** Opening Exercise data block **
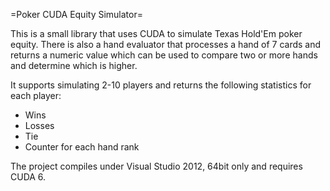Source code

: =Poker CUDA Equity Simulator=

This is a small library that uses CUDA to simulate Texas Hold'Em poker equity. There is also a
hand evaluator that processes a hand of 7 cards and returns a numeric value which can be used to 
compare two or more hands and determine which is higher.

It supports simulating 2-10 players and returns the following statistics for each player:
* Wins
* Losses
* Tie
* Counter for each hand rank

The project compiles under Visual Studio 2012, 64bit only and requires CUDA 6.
** Closing Exercise data block **
### Exercise brief
Reproduce every row above word for word, leaving out the picture.

### Result below
Source code

: =Poker CUDA Equity Simulator=

This is a small library that uses CUDA to simulate Texas Hold'Em poker equity. There is also a
hand evaluator that processes a hand of 7 cards and returns a numeric value which can be used to 
compare two or more hands and determine which is higher.

It supports simulating 2-10 players and returns the following statistics for each player:
* Wins
* Losses
* Tie
* Counter for each hand rank

The project compiles under Visual Studio 2012, 64bit only and requires CUDA 6.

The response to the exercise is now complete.